🤖 AI Summary
Algorithmic opacity in ride-hailing platforms inflicts multidimensional harm on drivers—financial, emotional, and physical. This study identifies four critical transparency gaps—promotional logic, fare calculation, route optimization, and dispatch algorithms—through LLM-powered text mining of over one million online community reviews and in-depth interviews with drivers. It introduces the first operational “Transparency Index” framework, systematically defining essential informational dimensions required by drivers: algorithmic implementation details, dispatch logic, and earnings composition. Moving beyond voluntary platform disclosures, the study advocates for mandatory public transparency reporting and proposes actionable regulatory policies.

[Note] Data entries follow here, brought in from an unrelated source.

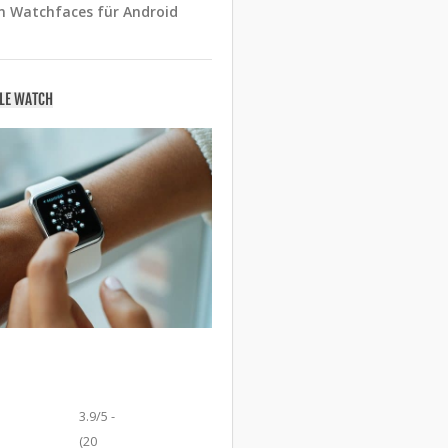
n Watchfaces für Android
PLE WATCH
3.9/5 -
(20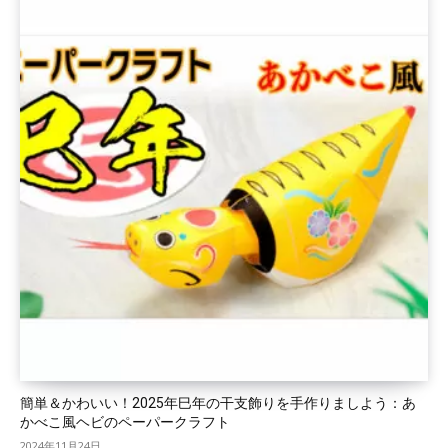
簡単＆かわいい！2025年巳年の干支飾りを手作りましよう：あ
かべこ風ヘビのペーパークラフト
2024年11月24日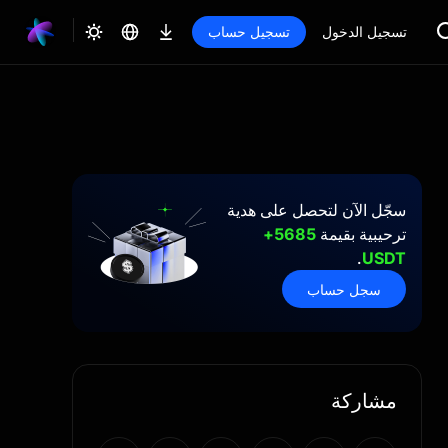
تسجيل الدخول
تسجيل حساب
سجّل الآن لتحصل على هدية
ترحيبية بقيمة
5685+
.
USDT
سجل حساب
مشاركة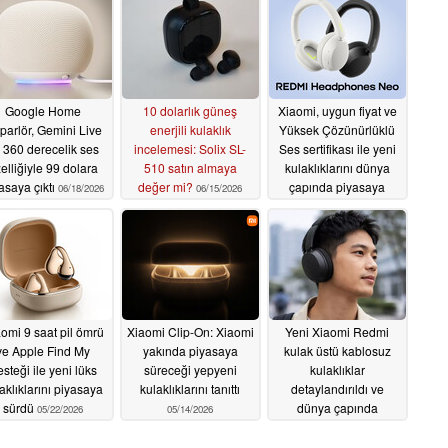
Google Home
10 dolarlık güneş
Xiaomi, uygun fiyat ve
parlör, Gemini Live
enerjili kulaklık
Yüksek Çözünürlüklü
 360 derecelik ses
incelemesi: Solix SL-
Ses sertifikası ile yeni
elliğiyle 99 dolara
510 satın almaya
kulaklıklarını dünya
asaya çıktı
değer mi?
çapında piyasaya
06/18/2026
06/15/2026
sürüyor
05/29/2026
omi 9 saat pil ömrü
Xiaomi Clip-On: Xiaomi
Yeni Xiaomi Redmi
ve Apple Find My
yakında piyasaya
kulak üstü kablosuz
steği ile yeni lüks
süreceği yepyeni
kulaklıklar
aklıklarını piyasaya
kulaklıklarını tanıttı
detaylandırıldı ve
sürdü
dünya çapında
05/22/2026
05/14/2026
piyasaya sürülüyor
04/25/2026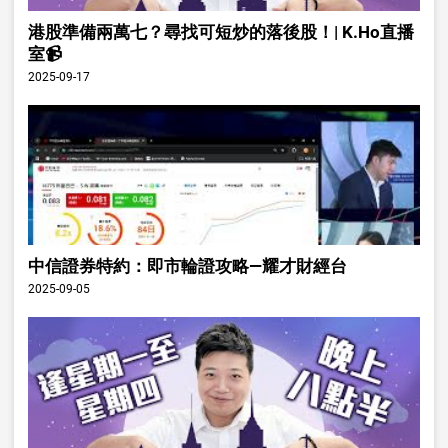
港股準備兩萬七？尋找可短炒的落後股！| K.Ho直播
室📹
2025-09-17
中信證券特約：即市輪證攻略—耀才財經台
2025-09-05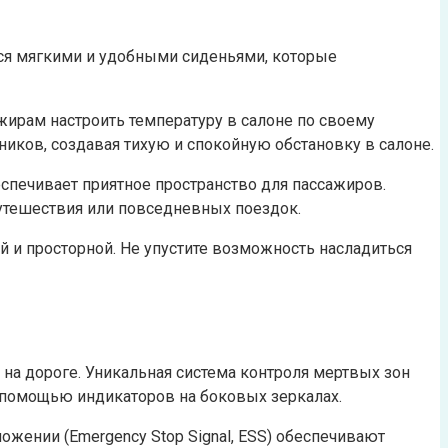
ься мягкими и удобными сиденьями, которые
жирам настроить температуру в салоне по своему
ников, создавая тихую и спокойную обстановку в салоне.
еспечивает приятное пространство для пассажиров.
путешествия или повседневных поездок.
 и просторной. Не упустите возможность насладиться
на дороге. Уникальная система контроля мертвых зон
 с помощью индикаторов на боковых зеркалах.
рможении (Emergency Stop Signal, ESS) обеспечивают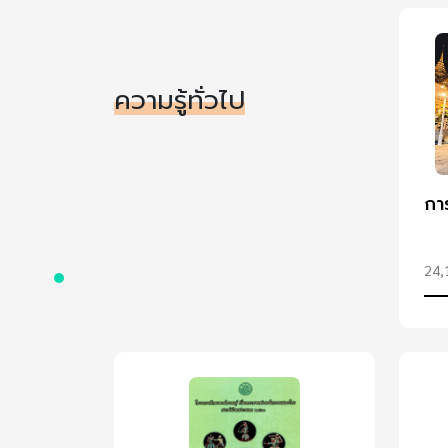
ความรู้ทั่วไป
กา
24,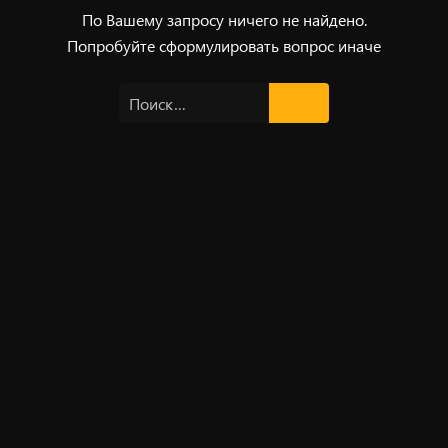
По Вашему запросу ничего не найдено.
Попробуйте сформулировать вопрос иначе
Найти: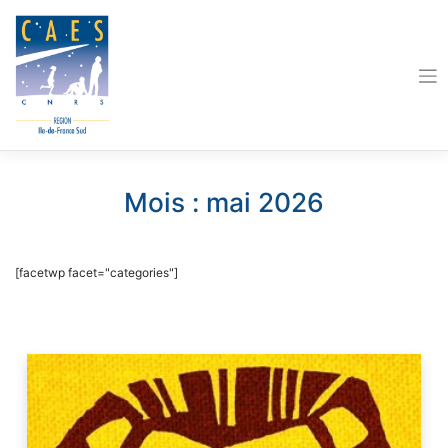
Skip
to
content
Mois :
mai 2026
[facetwp facet="categories"]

Key contributions include: (1) establishing an empirically grounded, operationalizable metric system for algorithmic transparency; (2) demonstrating the efficacy of mixed-methods approaches—combining large-scale computational analysis with qualitative inquiry—in platform labor research; and (3) advancing both theoretical understanding and practical governance mechanisms for digital labor.
📝 Abstract
Rideshare platforms exert significant control over workers through algorithmic systems that can result in financial, emotional, and physical harm. What steps can platforms, designers, and practitioners take to mitigate these negative impacts and meet worker needs? In this paper, we identify transparency-related harms, mitigation strategies, and worker needs while validating and contextualizing our findings within the broader worker community. We use a novel mixed-methods study combining an LLM-based analysis of over 1 million comments posted to online platform worker communities with semi-structured interviews with workers. Our findings expose a transparency gap between existing platform designs and the information drivers need, particularly concerning promotions, fares, routes, and task allocation. Our analysis suggests that rideshare workers need key pieces of information, which we refer to as indicators, to make informed work decisions. These indicators include details about rides, driver statistics, algorithmic implementation details, and platform policy information. We argue that instead of relying on platforms to include such information in their designs, new regulations requiring platforms to publish public transparency reports may be a more effective solution to improve worker well-being. We offer recommendations for implementing such a policy.